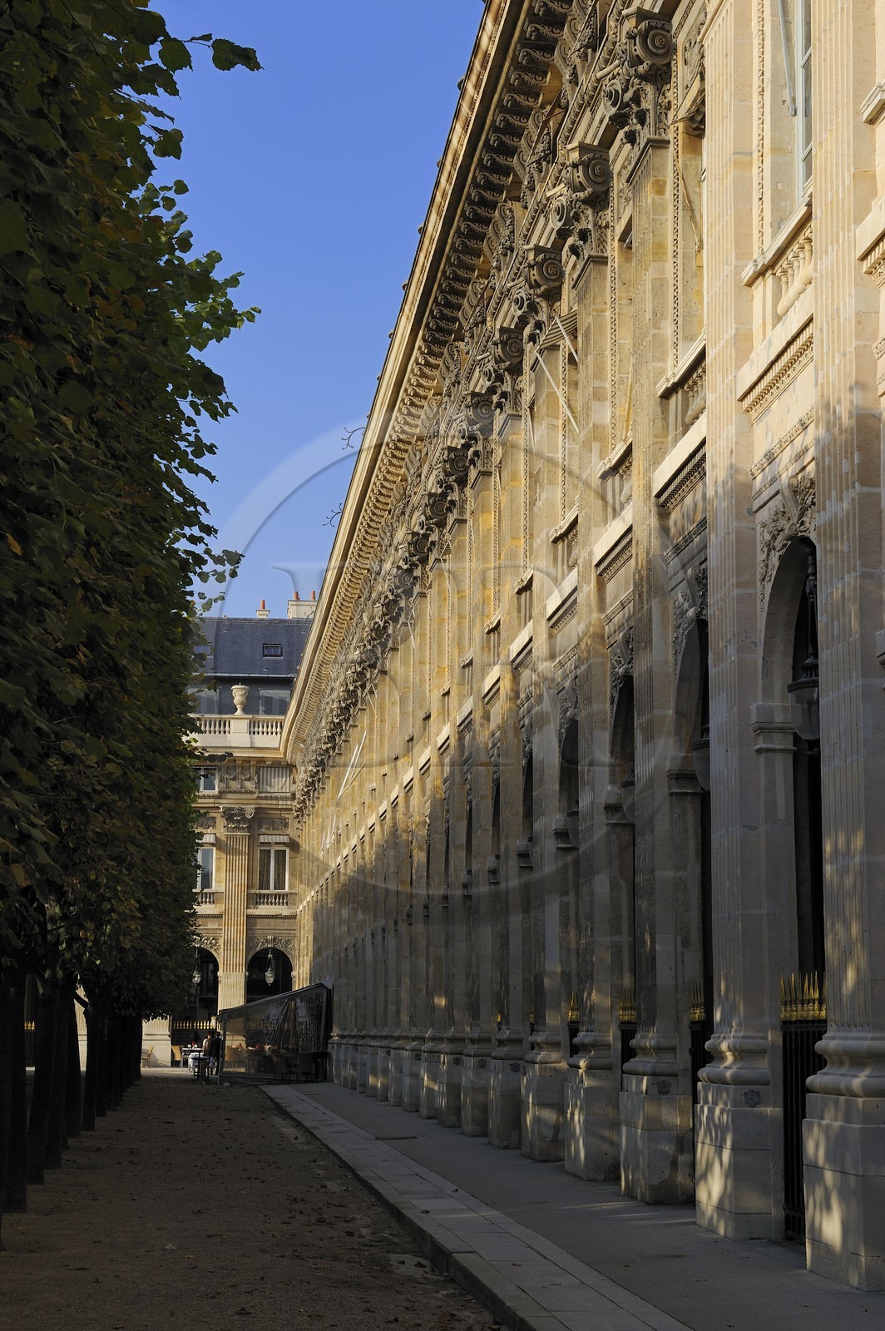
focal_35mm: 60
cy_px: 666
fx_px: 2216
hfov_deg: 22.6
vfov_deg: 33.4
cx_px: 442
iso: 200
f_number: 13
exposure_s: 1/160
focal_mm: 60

=== Work instruction ===
Copy every entry exactly, leaving out the pictures.

=== Problem solution ===
focal_35mm: 60
cy_px: 666
fx_px: 2216
hfov_deg: 22.6
vfov_deg: 33.4
cx_px: 442
iso: 200
f_number: 13
exposure_s: 1/160
focal_mm: 60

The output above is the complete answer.